___ EXTRACTED TEXT
Gimbal Video, USS Roosevelt

Approximately 35-second ATFLIR video showing an apparently rotating glowing object filmed by an F/A-18F from the USS Theodore Roosevelt strike group, with audio capturing aircrew reactions to a 'whole fleet' of similar objects.

Source material

The original photographs, video, audio, and supporting documents for this case are hosted by the originating agency. Direct embedding will be added to this page as the corpus is mirrored into our reference archive.

AARO records
Incident date
2015-01-21
Released
2017-12-16
Source
DOD
Location
Atlantic Ocean, off Jacksonville
Sensors
ATFLIR (mid-wave infrared), Aircrew testimony
Media
video, document
Pages
4
Last verified
2017-12-16

Official description

Mid-wave infrared video captured during a routine training mission off the U.S. East Coast. Released to the public via The New York Times and To The Stars Academy in 2017, then formally acknowledged by the Department of Defense in April 2020.

Editor's context

Subsequent analyses are divided. Independent analyst Mick West has argued the apparent rotation is a gimbal lock artifact of the ATFLIR optics combined with a distant infrared source. The Scientific Coalition for UAP Studies (SCU) and other analysts have argued the rotation is a genuine physical motion. Both sides cite the same video.
______
___ DATA SHOWN
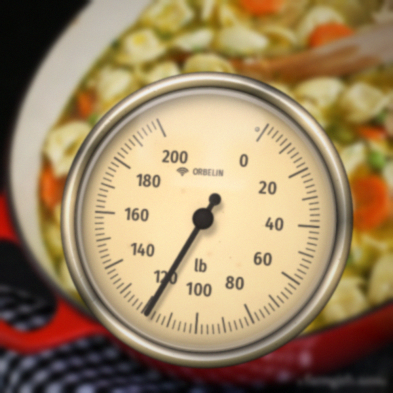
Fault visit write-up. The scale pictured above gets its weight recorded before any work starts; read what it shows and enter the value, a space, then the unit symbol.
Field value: 118 lb
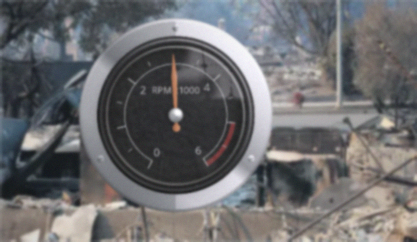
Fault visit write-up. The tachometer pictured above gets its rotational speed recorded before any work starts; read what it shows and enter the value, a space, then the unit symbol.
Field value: 3000 rpm
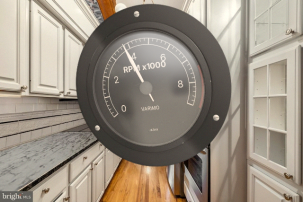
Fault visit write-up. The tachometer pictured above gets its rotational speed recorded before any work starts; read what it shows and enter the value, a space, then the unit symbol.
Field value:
______
◆ REQUIREMENT:
Condense the paragraph of the Gimbal video page that begins "Subsequent analyses are divided" into a short bulleted list that keeps its main facts. None of the rows are needed here.

◆ FINAL ANSWER:
- Analyses of the video disagree.
- Independent analyst Mick West: the apparent rotation is a gimbal lock artifact of the ATFLIR optics combined with a distant infrared source.
- The Scientific Coalition for UAP Studies (SCU) and other analysts: the rotation is genuine physical motion.
- Both sides cite the same video.